Depression is a mental health disorder that can affect people in different ways. It is often described as a set of symptoms, but it can also be seen as a set of stages, similar to how people experience grief. The third stage of depression is often characterized by persistent depressive disorder, bipolar disorder, seasonal affective disorder, peripartum depression, and cyclothymic disorder. Persistent depressive disorder (PDD) is a type of depression that lasts for at least two years.
Symptoms may vary from person to person, but this type of depression is typically “persistent” in nature. People with PDD may experience a depressed mood or loss of interest in activities for most days over a two-week period. Traditional antidepressants are not always recommended as first-line treatments for PDD because there is no evidence that these drugs are more useful than a placebo (a sugar pill) for treating depression in people with this condition. Bipolar disorder, also known as manic depression, is characterized by mood episodes that range from high-energy extremes with a high mood to low depressive periods.

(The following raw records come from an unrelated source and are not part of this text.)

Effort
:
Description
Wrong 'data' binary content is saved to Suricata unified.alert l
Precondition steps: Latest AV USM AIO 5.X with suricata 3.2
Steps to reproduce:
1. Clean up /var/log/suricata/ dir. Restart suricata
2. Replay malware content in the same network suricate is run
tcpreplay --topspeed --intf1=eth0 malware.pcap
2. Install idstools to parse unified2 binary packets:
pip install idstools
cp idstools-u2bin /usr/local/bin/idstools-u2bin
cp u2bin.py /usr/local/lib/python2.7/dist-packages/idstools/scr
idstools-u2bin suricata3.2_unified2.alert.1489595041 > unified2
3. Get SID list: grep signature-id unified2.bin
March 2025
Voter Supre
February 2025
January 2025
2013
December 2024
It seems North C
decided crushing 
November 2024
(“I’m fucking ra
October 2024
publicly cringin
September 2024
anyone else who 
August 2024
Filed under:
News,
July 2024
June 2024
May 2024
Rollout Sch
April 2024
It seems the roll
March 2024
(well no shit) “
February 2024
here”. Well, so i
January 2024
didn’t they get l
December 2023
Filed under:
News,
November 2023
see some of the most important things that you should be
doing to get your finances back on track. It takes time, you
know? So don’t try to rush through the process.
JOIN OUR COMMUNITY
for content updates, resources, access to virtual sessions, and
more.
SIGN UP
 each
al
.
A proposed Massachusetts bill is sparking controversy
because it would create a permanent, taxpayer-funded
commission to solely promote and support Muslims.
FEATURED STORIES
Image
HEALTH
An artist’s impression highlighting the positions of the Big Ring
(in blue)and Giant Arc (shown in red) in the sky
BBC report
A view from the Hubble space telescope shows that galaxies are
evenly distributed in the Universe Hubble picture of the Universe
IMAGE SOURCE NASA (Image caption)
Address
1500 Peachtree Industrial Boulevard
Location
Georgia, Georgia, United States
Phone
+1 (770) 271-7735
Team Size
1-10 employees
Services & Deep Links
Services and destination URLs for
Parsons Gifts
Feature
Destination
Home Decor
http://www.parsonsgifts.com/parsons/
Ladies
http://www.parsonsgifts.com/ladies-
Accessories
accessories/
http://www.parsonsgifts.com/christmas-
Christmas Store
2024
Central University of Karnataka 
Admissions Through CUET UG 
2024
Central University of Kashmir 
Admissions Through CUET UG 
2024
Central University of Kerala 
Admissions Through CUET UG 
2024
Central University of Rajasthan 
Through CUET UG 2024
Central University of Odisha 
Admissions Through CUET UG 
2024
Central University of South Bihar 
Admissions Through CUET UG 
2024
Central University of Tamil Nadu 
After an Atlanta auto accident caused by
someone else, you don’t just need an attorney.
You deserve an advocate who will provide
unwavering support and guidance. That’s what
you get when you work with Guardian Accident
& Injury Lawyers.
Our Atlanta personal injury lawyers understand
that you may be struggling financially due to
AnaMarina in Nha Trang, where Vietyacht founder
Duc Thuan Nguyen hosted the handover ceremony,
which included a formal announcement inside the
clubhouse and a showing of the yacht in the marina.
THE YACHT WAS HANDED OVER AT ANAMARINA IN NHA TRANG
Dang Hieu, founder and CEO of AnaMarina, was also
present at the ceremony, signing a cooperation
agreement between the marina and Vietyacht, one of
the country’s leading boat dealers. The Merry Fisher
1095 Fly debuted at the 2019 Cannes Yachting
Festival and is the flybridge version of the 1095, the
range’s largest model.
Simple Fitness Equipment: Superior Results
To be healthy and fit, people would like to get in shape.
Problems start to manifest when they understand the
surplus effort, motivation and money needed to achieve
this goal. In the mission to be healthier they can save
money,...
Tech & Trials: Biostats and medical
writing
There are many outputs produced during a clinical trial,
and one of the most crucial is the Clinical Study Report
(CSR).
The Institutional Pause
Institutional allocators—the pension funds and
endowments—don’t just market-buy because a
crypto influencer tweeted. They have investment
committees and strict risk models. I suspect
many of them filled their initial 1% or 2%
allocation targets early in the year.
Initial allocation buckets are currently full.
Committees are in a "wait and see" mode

When in the low phase, people with bipolar disorder will have symptoms of major depression. Some traditional antidepressants may increase the risk of causing a high phase of the disease or speed up the frequency of having more episodes over time, so they are not always recommended as first-line treatments for bipolar depression. Seasonal affective disorder (SAD) is a period of major depression that occurs most often during the winter months when days get shorter and you get less and less sunlight. It usually disappears in spring and summer.
Peripartum depression affects women during pregnancy or after giving birth, and the severity of depression can often be quite severe. About 1 in 10 men also experience depression in the peripartum period. Antidepressant medications may help in a similar way to treating major depression that is not related to childbirth. Cyclothymic disorder is often described as a milder form of bipolar disorder. The person experiences chronic fluctuating moods for at least two years, including periods of hypomania (a mild to moderate level of mania) and periods of depressive symptoms, with very short periods (no more than two months) of normal between.
The duration of symptoms is shorter, less severe and not as regular and therefore does not fit the criteria for bipolar disorder or major depression. The goal of treatment in the acute phase is to induce remission. For patients with severe major depression, evidence supports drug therapy alone or combination of pharmacotherapy and psychotherapy. For patients with mild to moderate major depression, initial treatment modalities may include drug therapy alone, psychotherapy alone, or the combination of medical treatment and psychotherapy. Patients with mild or moderate depression may use antidepressant medications as an initial treatment modality. Clinical features that may suggest that antidepressant medication is preferred over other modalities are a positive response to previous antidepressant treatment, significant disturbances in sleep and appetite, severity of symptoms, or anticipation by the physician that maintenance therapy will be necessary.
The patient's preference for antidepressant medication alone should be taken into account. Most primary care physicians can medically treat these patients in their office, as long as they continue to monitor the patient's symptoms closely. The frequency of monitoring in the acute phase of drug therapy is from once a week to several times a week. Psychotherapy alone can be considered as an initial treatment modality for patients with mild to moderate depressive disorder. Clinical features suggesting the use of psychotherapy are the presence of psychosocial stressors, interpersonal difficulties, intrapsychic conflicts and personality disorders. In addition, the patient's preference for psychotherapy alone should be taken into account, as well as the woman's desire to become pregnant, be pregnant or breastfeed. Most primary care physicians will refer these patients to a professional psychotherapist for management.
The frequency of monitoring in the acute phase of psychotherapy is from once a week to several times a week. If you're experiencing ups and downs, it's helpful to make it clear to the doctor or healthcare professional who treats you so they can accurately diagnose any condition you may have.